Una sfida all’ultimo tabulato

Ai ricercatori, messi l’uno contro l’altro, si sono messi al lavoro per raccogliere dati a sostegno della propria tesi. Utilizzando risonanze magnetiche funzionali e magnetoencefalografie (MEGs), i sei laboratori neutrali hanno raccolto dati da circa 250 soggetti volontari.

La sera del 23 Giugno, gli spettatori che si sono raccolti all’Università di New York per conoscere i risultati dei test, non si sarebbero aspettati di trovarsi davanti ad uno schermo gigantesco, in cui i risultati sarebbero stati mostrati su un grafico con spunte verdi e rosse, come se i ricercatori dovessero scontrarsi in una corsa ad ostacoli con tre tappe.

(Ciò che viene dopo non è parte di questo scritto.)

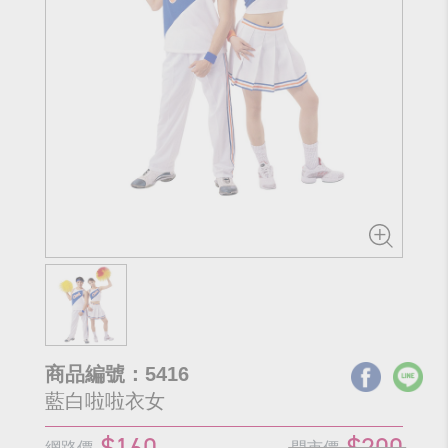
商品編號：5416
藍白啦啦衣女
$160
$200
網路價
門市價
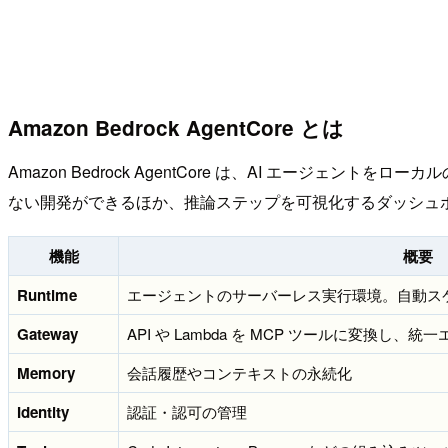
Amazon Bedrock AgentCore とは
Amazon Bedrock AgentCore は、AI エー
ない開発ができるほか、推論ステップを可視化するダッシュボード（
機能
概要
Runtime
エージェントのサーバーレス実行環境。自動ス
Gateway
API や Lambda を MCP ツールに変換
Memory
会話履歴やコンテキストの永続化
Identity
認証・認可の管理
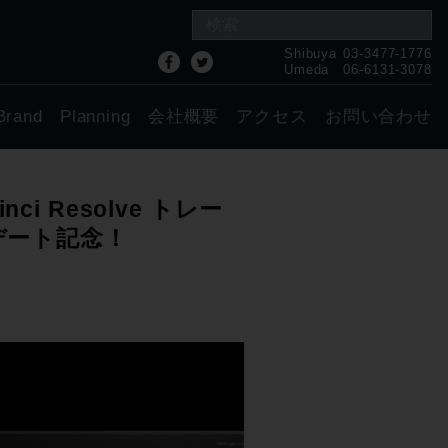
Shibuya
03-3477-1776
Umeda
06-6131-3078
Brand
Planning
会社概要
アクセス
お問い合わせ
i Resolve トレー
ップデート記念！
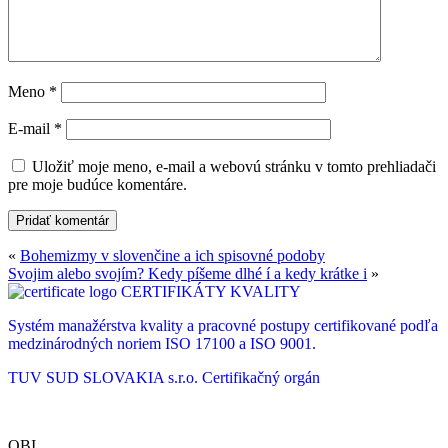
Meno
*
E-mail
*
Uložiť moje meno, e-mail a webovú stránku v tomto prehliadači
pre moje budúce komentáre.
«
Bohemizmy v slovenčine a ich spisovné podoby
Svojim alebo svojím? Kedy píšeme dlhé í a kedy krátke i
»
CERTIFIKÁTY KVALITY
Systém manažérstva kvality a pracovné postupy certifikované podľa
medzinárodných noriem ISO 17100 a ISO 9001.
TUV SUD SLOVAKIA s.r.o.
Certifikačný orgán
OBI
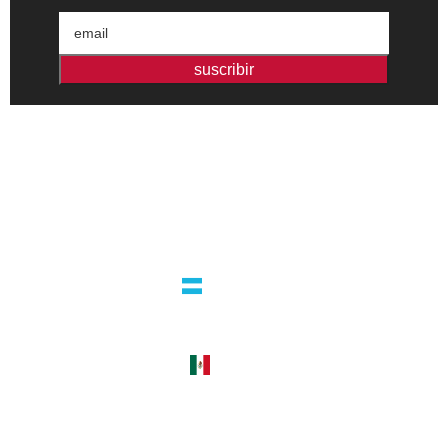
suscribir
Editorial independiente de pensamiento crítico y ensayos de
intervención. Libros para interrogar el presente.
la editorial
argentina
guatemala 4824 C1425bup – CABA
tel +54 11 4770 9090
méxico
cerro del agua 248 del. coyoacán
04310 – cdmx
tel +52 55 5658-7999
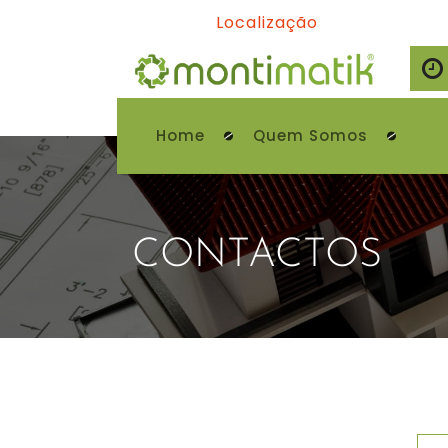
Localização
Home
Quem Somos
Con
CONTACTOS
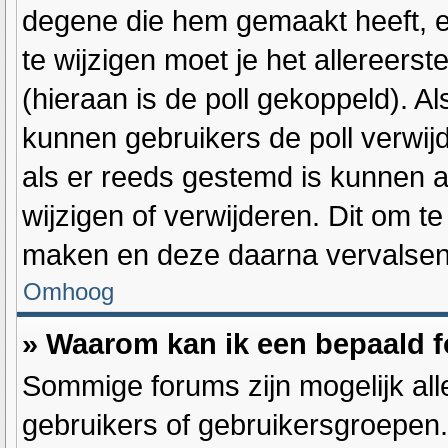
degene die hem gemaakt heeft, e
te wijzigen moet je het allereers
(hieraan is de poll gekoppeld). A
kunnen gebruikers de poll verwijde
als er reeds gestemd is kunnen 
wijzigen of verwijderen. Dit om t
maken en deze daarna vervalsen d
Omhoog
» Waarom kan ik een bepaald 
Sommige forums zijn mogelijk all
gebruikers of gebruikersgroepen.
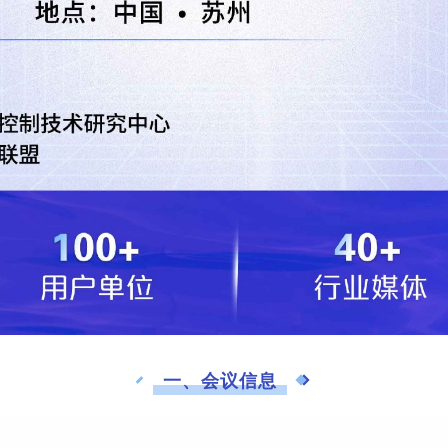
一、会议信息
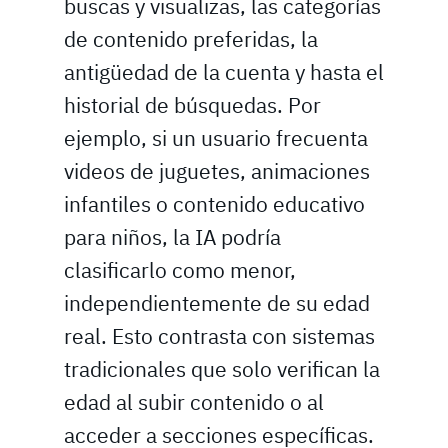
buscas y visualizas, las categorías
de contenido preferidas, la
antigüedad de la cuenta y hasta el
historial de búsquedas. Por
ejemplo, si un usuario frecuenta
videos de juguetes, animaciones
infantiles o contenido educativo
para niños, la IA podría
clasificarlo como menor,
independientemente de su edad
real. Esto contrasta con sistemas
tradicionales que solo verifican la
edad al subir contenido o al
acceder a secciones específicas.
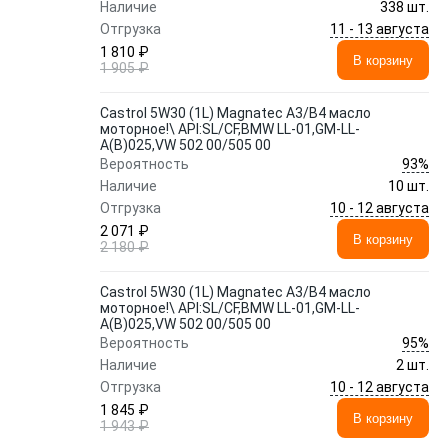
Наличие
338 шт.
11 - 13 августа
Отгрузка
1 810 ₽
В корзину
1 905 ₽
Castrol 5W30 (1L) Magnatec A3/B4 масло
моторное!\ API:SL/CF,BMW LL-01,GM-LL-
A(B)025,VW 502 00/505 00
93%
Вероятность
Наличие
10 шт.
10 - 12 августа
Отгрузка
2 071 ₽
В корзину
2 180 ₽
Castrol 5W30 (1L) Magnatec A3/B4 масло
моторное!\ API:SL/CF,BMW LL-01,GM-LL-
A(B)025,VW 502 00/505 00
95%
Вероятность
Наличие
2 шт.
10 - 12 августа
Отгрузка
1 845 ₽
В корзину
1 943 ₽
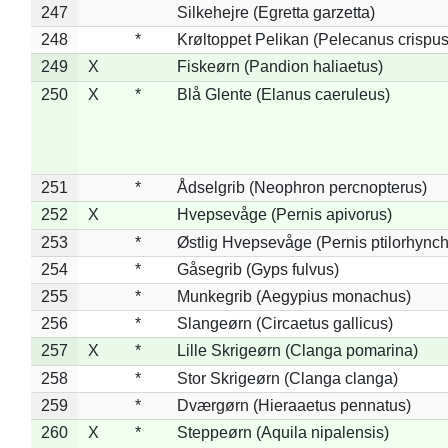
247
Silkehejre (Egretta garzetta)
248
*
Krøltoppet Pelikan (Pelecanus crispus
249
X
Fiskeørn (Pandion haliaetus)
250
X
*
Blå Glente (Elanus caeruleus)
251
*
Ådselgrib (Neophron percnopterus)
252
X
Hvepsevåge (Pernis apivorus)
253
*
Østlig Hvepsevåge (Pernis ptilorhync
254
*
Gåsegrib (Gyps fulvus)
255
*
Munkegrib (Aegypius monachus)
256
*
Slangeørn (Circaetus gallicus)
257
X
*
Lille Skrigeørn (Clanga pomarina)
258
*
Stor Skrigeørn (Clanga clanga)
259
*
Dværgørn (Hieraaetus pennatus)
260
X
*
Steppeørn (Aquila nipalensis)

Il primo ostacolo era misurare quanto precisamente ogni teoria avrebbe decodificato un oggetto che il soggetto del test aveva visto in precedenza. Entrambe le teorie hanno funzionato bene, ma la teoria IIT è stata più precisa nell’identificare l’orientamento dell’oggetto.

Il secondo ostacolo è stato un test sul tempismo dei segnali. La teoria IIT prevedeva l’attivazione della zona sensoriale in maniera sincrona e continua durante lo stato di coscienza, ma non è rimasta sincrona. La teoria GNWT prevedeva invece due picchi, uno di “attivazione” e l’altro quando lo stimolo sarebbe scomparso. Solo il primo si è verificato. La teoria IIT è stata reputata più precisa.

Il terzo ostacolo riguardva la connettività cerebrale. In questa la GNWT ha avuto migliori risultati, grazie alle predizioni più precise del modello.

Alla fine, la commissione ha deciso di dare la vittoria alla teoria IIT, con Dan Kahneman, rappresentante della teoria, che ha dichiarato la superiorità della propria tesi su quella “avversaria”. Il collega e oppositore Stanislas Dehaene però non si è dichiarato sconfitto, dichiarando di aver trovato interessanti i risultati delle ricerche, ma che forse non c’erano veri e propri test per confutare il nucleo della teoria IIT basato su un modello matematico.  


Per avere una risposta inconfutabile dovremo dunque aspettare ancora un altro anno, quando i risultati di un secondo esperimento sugli “stimoli secondari”, o distrazioni, verranno pubblicati; per ora, le neuroscienze rimangono un campo di contesa.